Extracted data entries
────

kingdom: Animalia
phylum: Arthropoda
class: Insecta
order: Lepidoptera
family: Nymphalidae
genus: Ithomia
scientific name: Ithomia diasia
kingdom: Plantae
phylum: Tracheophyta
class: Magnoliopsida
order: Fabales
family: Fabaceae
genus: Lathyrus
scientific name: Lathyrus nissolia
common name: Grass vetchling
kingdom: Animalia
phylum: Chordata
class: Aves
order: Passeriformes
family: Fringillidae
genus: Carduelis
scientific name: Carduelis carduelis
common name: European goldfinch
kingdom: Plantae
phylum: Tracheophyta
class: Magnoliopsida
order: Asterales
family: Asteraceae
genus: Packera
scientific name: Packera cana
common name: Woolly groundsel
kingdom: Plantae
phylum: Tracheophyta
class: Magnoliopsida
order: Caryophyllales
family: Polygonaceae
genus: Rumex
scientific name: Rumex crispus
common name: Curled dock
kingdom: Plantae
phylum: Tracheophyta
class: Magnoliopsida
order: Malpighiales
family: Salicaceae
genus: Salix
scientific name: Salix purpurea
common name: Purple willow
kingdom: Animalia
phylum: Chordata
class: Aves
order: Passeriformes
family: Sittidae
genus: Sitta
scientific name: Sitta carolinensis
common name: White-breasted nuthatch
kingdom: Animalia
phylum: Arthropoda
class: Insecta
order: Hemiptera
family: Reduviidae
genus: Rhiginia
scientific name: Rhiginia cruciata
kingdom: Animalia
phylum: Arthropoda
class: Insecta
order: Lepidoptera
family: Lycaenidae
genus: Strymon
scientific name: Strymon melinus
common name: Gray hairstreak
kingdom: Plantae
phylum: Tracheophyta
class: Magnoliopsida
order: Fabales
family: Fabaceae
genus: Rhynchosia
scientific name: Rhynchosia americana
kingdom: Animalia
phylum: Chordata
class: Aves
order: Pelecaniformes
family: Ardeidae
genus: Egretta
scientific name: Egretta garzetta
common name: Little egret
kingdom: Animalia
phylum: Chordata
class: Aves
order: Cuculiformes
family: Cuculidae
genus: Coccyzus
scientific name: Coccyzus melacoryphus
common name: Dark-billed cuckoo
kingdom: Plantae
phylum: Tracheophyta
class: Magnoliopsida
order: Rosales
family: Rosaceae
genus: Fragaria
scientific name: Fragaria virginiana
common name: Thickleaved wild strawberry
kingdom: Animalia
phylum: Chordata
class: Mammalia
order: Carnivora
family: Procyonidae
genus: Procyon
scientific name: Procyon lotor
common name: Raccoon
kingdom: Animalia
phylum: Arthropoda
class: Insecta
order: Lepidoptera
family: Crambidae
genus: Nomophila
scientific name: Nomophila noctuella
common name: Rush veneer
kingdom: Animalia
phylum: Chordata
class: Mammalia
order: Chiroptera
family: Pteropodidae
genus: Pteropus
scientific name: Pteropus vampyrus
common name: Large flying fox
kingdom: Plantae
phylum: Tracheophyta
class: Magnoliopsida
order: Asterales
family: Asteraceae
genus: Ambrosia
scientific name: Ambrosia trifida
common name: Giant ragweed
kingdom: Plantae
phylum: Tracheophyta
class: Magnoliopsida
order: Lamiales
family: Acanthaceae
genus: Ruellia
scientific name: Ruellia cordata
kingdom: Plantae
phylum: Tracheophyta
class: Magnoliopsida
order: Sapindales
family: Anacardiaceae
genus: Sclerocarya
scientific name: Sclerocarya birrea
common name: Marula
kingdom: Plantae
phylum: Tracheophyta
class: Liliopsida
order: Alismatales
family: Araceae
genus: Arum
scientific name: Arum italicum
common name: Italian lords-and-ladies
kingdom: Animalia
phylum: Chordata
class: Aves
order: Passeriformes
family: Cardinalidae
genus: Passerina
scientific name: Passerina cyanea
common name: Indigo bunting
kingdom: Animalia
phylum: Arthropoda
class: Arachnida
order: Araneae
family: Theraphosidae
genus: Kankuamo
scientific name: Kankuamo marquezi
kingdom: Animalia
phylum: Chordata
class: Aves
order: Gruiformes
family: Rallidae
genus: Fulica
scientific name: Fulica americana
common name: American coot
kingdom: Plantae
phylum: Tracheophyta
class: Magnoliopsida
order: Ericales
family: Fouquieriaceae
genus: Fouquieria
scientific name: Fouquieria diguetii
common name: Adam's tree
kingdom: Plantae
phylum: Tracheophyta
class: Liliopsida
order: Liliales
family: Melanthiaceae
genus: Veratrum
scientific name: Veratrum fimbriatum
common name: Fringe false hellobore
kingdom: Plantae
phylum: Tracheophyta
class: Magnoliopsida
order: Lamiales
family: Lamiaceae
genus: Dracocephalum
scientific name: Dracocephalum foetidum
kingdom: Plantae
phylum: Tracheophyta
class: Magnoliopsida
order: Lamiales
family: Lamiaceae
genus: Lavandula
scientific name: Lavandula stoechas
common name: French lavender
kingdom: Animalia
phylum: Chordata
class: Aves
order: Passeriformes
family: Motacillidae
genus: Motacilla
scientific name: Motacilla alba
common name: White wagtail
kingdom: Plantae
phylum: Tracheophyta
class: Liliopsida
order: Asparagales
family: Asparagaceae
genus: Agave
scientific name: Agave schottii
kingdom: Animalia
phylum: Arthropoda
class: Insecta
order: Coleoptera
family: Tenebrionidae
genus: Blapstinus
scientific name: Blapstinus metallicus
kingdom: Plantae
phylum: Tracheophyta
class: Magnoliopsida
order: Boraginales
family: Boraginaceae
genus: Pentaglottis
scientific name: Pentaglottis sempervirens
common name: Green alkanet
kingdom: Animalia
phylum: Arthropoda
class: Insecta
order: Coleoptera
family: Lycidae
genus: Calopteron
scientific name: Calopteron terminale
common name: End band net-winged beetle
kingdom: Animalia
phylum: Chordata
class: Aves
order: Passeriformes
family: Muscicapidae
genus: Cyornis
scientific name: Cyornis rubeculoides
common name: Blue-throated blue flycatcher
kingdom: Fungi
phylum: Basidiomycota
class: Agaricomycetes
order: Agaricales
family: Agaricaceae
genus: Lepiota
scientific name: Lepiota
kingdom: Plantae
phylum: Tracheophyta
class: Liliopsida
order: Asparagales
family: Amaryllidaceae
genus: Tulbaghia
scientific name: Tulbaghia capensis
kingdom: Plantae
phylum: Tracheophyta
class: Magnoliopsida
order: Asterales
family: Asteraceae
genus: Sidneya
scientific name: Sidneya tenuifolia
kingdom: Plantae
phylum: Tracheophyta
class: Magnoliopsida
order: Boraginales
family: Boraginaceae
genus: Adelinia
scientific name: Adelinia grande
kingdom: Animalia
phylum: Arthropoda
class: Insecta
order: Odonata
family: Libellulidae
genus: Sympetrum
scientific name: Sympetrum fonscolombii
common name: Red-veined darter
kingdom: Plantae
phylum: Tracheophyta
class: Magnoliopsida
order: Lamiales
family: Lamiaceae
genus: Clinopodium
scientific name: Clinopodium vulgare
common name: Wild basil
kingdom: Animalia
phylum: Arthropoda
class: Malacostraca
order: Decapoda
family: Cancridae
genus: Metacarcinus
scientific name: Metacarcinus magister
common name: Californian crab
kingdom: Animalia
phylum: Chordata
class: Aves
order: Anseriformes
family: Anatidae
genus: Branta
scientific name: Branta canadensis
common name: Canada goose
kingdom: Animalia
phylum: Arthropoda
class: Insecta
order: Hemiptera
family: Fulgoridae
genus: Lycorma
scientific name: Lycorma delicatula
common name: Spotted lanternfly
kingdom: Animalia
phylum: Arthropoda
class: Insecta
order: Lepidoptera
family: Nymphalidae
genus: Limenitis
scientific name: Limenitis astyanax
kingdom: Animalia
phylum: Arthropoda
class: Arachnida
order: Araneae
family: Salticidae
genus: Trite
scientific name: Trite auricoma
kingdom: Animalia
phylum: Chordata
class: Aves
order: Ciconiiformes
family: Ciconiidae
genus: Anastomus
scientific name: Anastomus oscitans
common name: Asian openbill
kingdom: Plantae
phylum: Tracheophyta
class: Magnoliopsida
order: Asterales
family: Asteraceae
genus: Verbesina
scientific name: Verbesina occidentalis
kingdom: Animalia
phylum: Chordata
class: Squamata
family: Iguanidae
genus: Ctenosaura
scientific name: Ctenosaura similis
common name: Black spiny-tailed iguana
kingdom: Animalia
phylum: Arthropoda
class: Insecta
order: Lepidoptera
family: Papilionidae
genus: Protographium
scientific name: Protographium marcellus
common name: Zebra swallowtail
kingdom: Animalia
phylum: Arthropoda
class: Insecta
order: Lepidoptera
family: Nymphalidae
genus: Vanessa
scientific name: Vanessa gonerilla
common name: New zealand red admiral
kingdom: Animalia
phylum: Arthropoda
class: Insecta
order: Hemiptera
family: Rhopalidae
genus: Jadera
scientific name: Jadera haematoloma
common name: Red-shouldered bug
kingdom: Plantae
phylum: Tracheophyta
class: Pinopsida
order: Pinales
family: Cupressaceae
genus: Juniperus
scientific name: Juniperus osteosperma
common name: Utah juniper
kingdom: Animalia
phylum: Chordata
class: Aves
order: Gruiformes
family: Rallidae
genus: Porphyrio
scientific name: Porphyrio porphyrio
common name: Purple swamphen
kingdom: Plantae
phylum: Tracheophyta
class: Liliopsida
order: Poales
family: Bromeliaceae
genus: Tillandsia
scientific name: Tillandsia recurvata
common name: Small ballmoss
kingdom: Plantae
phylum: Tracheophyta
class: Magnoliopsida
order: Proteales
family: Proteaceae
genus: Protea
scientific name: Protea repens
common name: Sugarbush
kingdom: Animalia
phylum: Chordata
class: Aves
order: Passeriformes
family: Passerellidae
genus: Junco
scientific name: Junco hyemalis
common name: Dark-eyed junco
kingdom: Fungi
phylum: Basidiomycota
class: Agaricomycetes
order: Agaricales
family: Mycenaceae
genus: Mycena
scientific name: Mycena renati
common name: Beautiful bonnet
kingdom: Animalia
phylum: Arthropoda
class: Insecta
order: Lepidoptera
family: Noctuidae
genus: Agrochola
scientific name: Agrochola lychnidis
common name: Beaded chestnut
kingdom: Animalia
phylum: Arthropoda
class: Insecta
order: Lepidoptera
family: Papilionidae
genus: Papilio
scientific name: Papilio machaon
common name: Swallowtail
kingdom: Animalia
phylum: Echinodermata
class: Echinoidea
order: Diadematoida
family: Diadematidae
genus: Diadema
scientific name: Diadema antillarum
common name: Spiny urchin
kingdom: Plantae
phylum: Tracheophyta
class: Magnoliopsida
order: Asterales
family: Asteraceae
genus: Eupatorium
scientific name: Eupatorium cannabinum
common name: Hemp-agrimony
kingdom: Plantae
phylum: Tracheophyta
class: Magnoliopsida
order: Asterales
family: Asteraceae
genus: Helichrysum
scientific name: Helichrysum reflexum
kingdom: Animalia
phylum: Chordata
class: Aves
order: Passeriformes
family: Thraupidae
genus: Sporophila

────

DIRECTIVE: Render the records as a two-column CSV, starting at the line that contains "family: Fouquieriaceae" and ending at the line that contains "scientific name: Cyornis rubeculoides", with no other lines. Use the columns rank and value, one row per line, and put each in its own quoted field with any line breaks turned into spaces.

RESPONSE TO THE TASK:
rank,value
"family:","Fouquieriaceae"
"genus:","Fouquieria"
"scientific name:","Fouquieria diguetii"
"common name:","Adam's tree"
"kingdom:","Plantae"
"phylum:","Tracheophyta"
"class:","Liliopsida"
"order:","Liliales"
"family:","Melanthiaceae"
"genus:","Veratrum"
"scientific name:","Veratrum fimbriatum"
"common name:","Fringe false hellobore"
"kingdom:","Plantae"
"phylum:","Tracheophyta"
"class:","Magnoliopsida"
"order:","Lamiales"
"family:","Lamiaceae"
"genus:","Dracocephalum"
"scientific name:","Dracocephalum foetidum"
"kingdom:","Plantae"
"phylum:","Tracheophyta"
"class:","Magnoliopsida"
"order:","Lamiales"
"family:","Lamiaceae"
"genus:","Lavandula"
"scientific name:","Lavandula stoechas"
"common name:","French lavender"
"kingdom:","Animalia"
"phylum:","Chordata"
"class:","Aves"
"order:","Passeriformes"
"family:","Motacillidae"
"genus:","Motacilla"
"scientific name:","Motacilla alba"
"common name:","White wagtail"
"kingdom:","Plantae"
"phylum:","Tracheophyta"
"class:","Liliopsida"
"order:","Asparagales"
"family:","Asparagaceae"
"genus:","Agave"
"scientific name:","Agave schottii"
"kingdom:","Animalia"
"phylum:","Arthropoda"
"class:","Insecta"
"order:","Coleoptera"
"family:","Tenebrionidae"
"genus:","Blapstinus"
"scientific name:","Blapstinus metallicus"
"kingdom:","Plantae"
"phylum:","Tracheophyta"
"class:","Magnoliopsida"
"order:","Boraginales"
"family:","Boraginaceae"
"genus:","Pentaglottis"
"scientific name:","Pentaglottis sempervirens"
"common name:","Green alkanet"
"kingdom:","Animalia"
"phylum:","Arthropoda"
"class:","Insecta"
"order:","Coleoptera"
"family:","Lycidae"
"genus:","Calopteron"
"scientific name:","Calopteron terminale"
"common name:","End band net-winged beetle"
"kingdom:","Animalia"
"phylum:","Chordata"
"class:","Aves"
"order:","Passeriformes"
"family:","Muscicapidae"
"genus:","Cyornis"
"scientific name:","Cyornis rubeculoides"